Los europeos de cabezas toscas no entienden que los europeos descendemos simultáneamente de Atenas y de Jerusalén, de la razón y de la fe, de la tradición que trajo la democracia y la sociedad laica, y al mismo tiempo la que produjo los místicos, la santidad y también, las cruzadas. La verdad es que la gran cabalgada hacia la Europa profunda se está haciendo cada vez más evidente, algunos no se han preocupado mucho por entender dentro de su propia tradición las nociones de tolerancia y coexistencia, el pensamiento crítico y la tradición cosmopolita en Europa.

Quizás el pensamiento histórico puede ayudar a recuperar esa doble tradición. Los nombres de nuestras calles y nuestros monumentos recuerdan a hombres y mujeres del arte, la literatura, a filósofos y hombres de Estado, pero a cada paso que damos Europa también levanta una catedral medieval que apunta a algo más profundo, más espiritual. ¿Qué juicio puede hacer cualquiera de nosotros acerca de la inmensidad del legado europeo, cuando éste es a tale of two cities?

Europa, como un un mausoleo brutal, va quedando sepultada por su ambigua herencia, el peso del tiempo anterior. Y esa ambigüedad procede de su dualidad, de esa doble herencia de Atenas y Jerusalén. Esta relación, a la vez conflictiva y sincrética, es difícil de compaginar y hoy genera divisiones que nos llevan a posturas radicales. Es una Reconquista a la inversa y una movida innecesaria y peligrosa, pues estas cosas suelen acabar en un conflicto civil. Quizás el pensamiento histórico puede ayudar solucionar, de paso, la crisis de identidad de un tipo de ciudadano atrapado en la tiranía de esta elección identitaria, ya sea en la trampa de los nacionalismos excluyentes propia de partidos nacionalpopulistas o en la idea de un liberalismo totalmente desenraizado que abraza todas las modas del globalismo.

«Si la política sigue exhortando a la gente a trascender completamente sus lealtades y sus raíces, podemos generar sociedades desconectadas»

Europa no puede permitir que las identidades nacionales se conviertan en un arma arrojadiza en manos de los nacionalismos excluyentes y tampoco debe aspirar a eliminar el sentido de pertenencia. Es decir, para vencer los fantasmas del nacionalismo se requiere resistencia al nacionalismo exaltado y excluyente pero resistencia también a la creencia de que el patriotismo no debe existir. Un patriotismo cívico, modernizado y que va ligado al concepto de Estado-nación no solo es necesario, sino que aporta un sentimiento de pertenencia y promueve la participación ciudadana.
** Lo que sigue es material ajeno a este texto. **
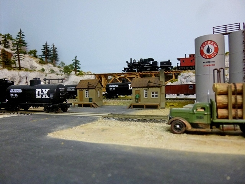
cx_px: 122
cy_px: 92
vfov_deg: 54.9
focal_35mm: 25
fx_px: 177
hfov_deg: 69.4
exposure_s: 1/10
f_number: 3.1
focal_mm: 4.5
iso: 400
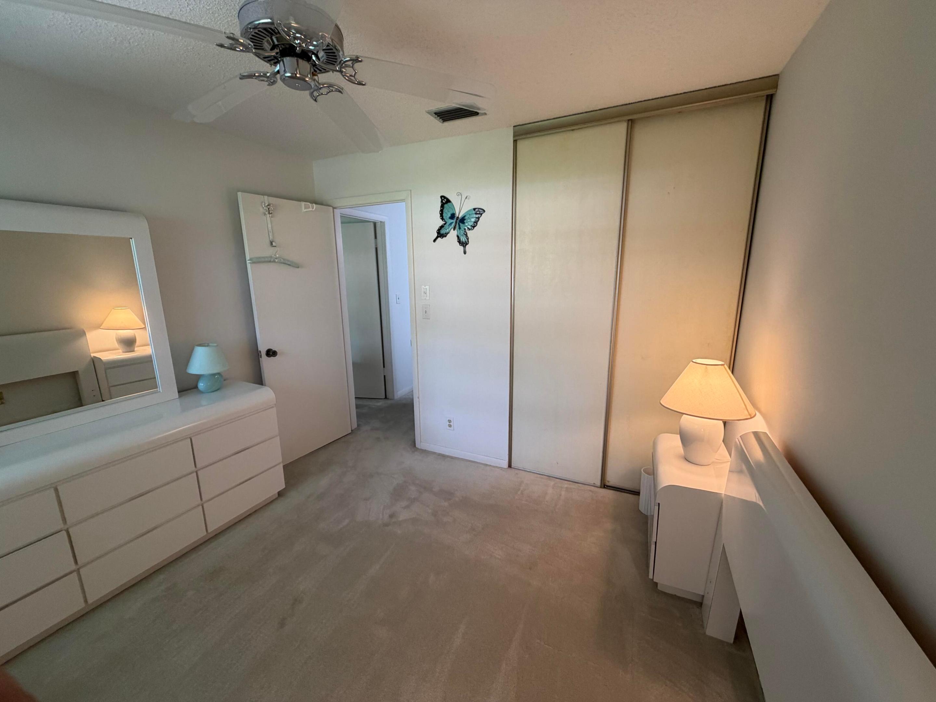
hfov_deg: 102.1
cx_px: 468
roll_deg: +1.6
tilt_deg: -13.3
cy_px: 351
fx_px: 379
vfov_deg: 85.7
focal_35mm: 14
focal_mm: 2.22
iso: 200
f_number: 2.2
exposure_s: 1/60
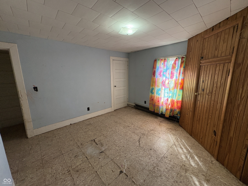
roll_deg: +0.4
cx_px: 124
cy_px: 93
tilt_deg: -10.5
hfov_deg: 102.1
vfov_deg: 85.7
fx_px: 100
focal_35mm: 14
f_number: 2.2
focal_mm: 2.22
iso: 250
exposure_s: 1/120
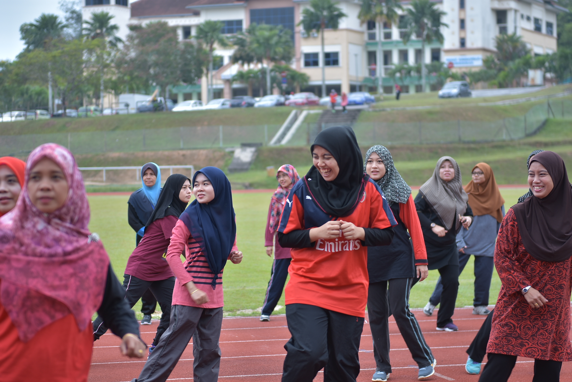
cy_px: 191
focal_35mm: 99
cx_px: 286
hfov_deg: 20.6
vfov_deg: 13.8
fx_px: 1574
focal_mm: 66
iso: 100
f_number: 2.8
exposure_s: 1/200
Si la política sigue exhortando a la gente a trascender completamente sus lealtades y sus raíces, podemos generar sociedades desconectadas, lo cual implícitamente reconocería a los identitarios europeos la facultad exclusiva, única, de representar y dotar de significado al concepto de nación.

Nadie sensato habrá creído seriamente que este problema de la supranacionalidad versus el Estado-nación se había solventado de forma definitiva. Aunque, quizás, esta paradoja es como un experimento químico y todo depende de la fórmula: el grado de integración, del respeto a la sensibilidad de la cultura nacional o la alteración de la demografía con la llegada de millones de inmigrantes, cuestiones que hoy son el elefante en la habitación. Es importante conocer los singularismos de cada nación y el riesgo de no tenerlos en cuenta revierte en estallidos de «nacionalismo virulento». No nos engañemos. La cultura es frágil; parece vivir un periodo de irreversible decadencia y lento declive cultural y moral. Solo un puñado de conservadores y liberales se hacen cargo de este problema, pero hoy están divididos y tristemente enfrentados.